--- Supplied records ---
________________

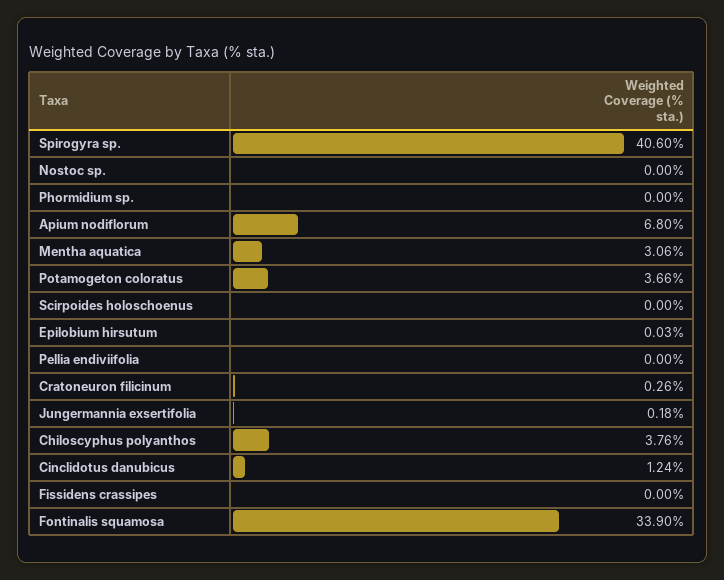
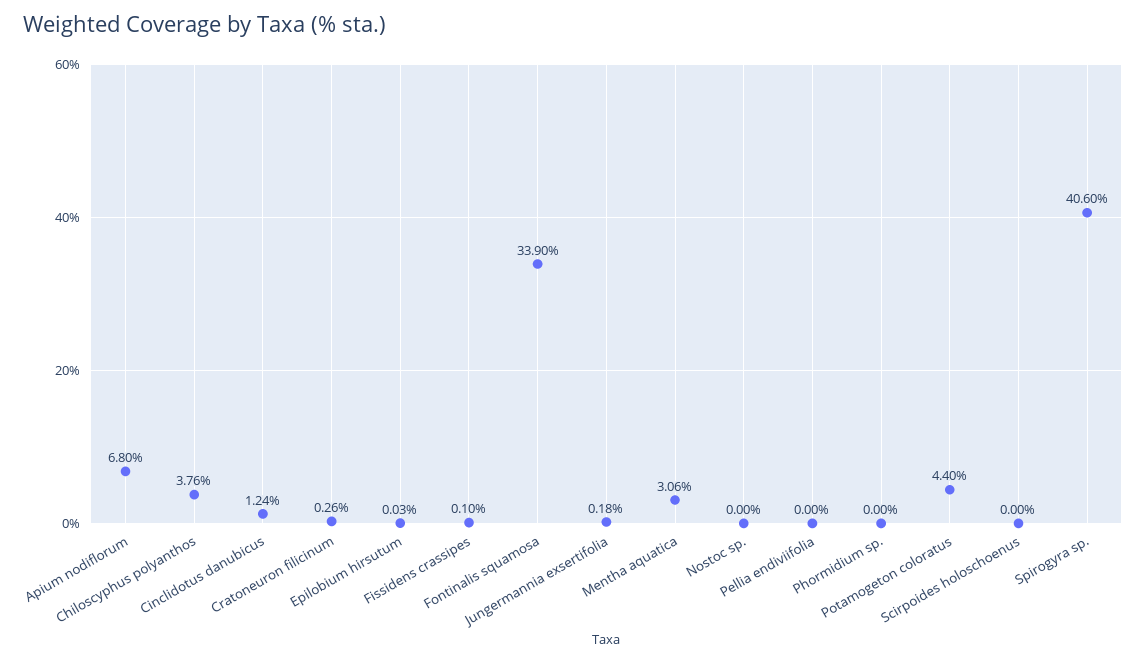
Potamogeton coloratus: 3.66 -> 4.4
Fissidens crassipes: 0 -> 0.1

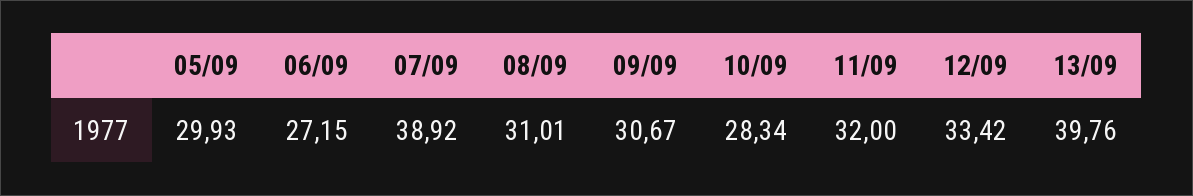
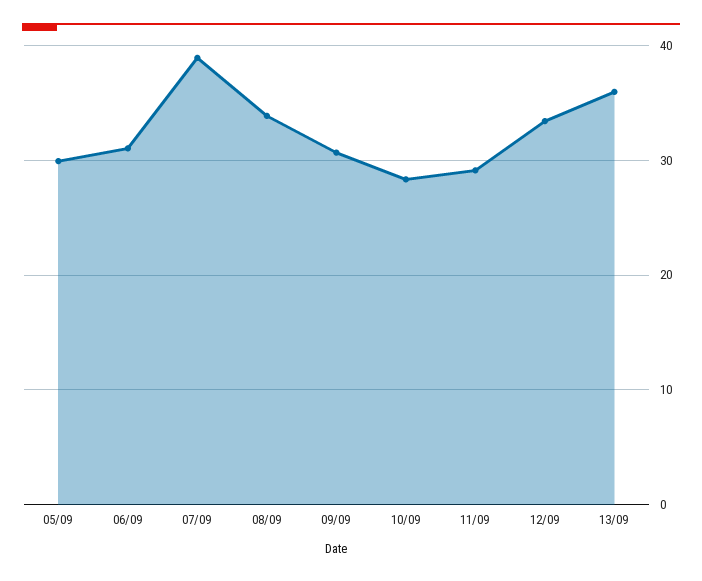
06/09: 27.15 -> 31
08/09: 31.01 -> 34
11/09: 32 -> 29
13/09: 39.76 -> 36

________________

--- Work instruction ---
In your copy, leave out the pictures and reproduce the material above exactly.

--- Result below ---
Potamogeton coloratus: 3.66 -> 4.4
Fissidens crassipes: 0 -> 0.1

06/09: 27.15 -> 31
08/09: 31.01 -> 34
11/09: 32 -> 29
13/09: 39.76 -> 36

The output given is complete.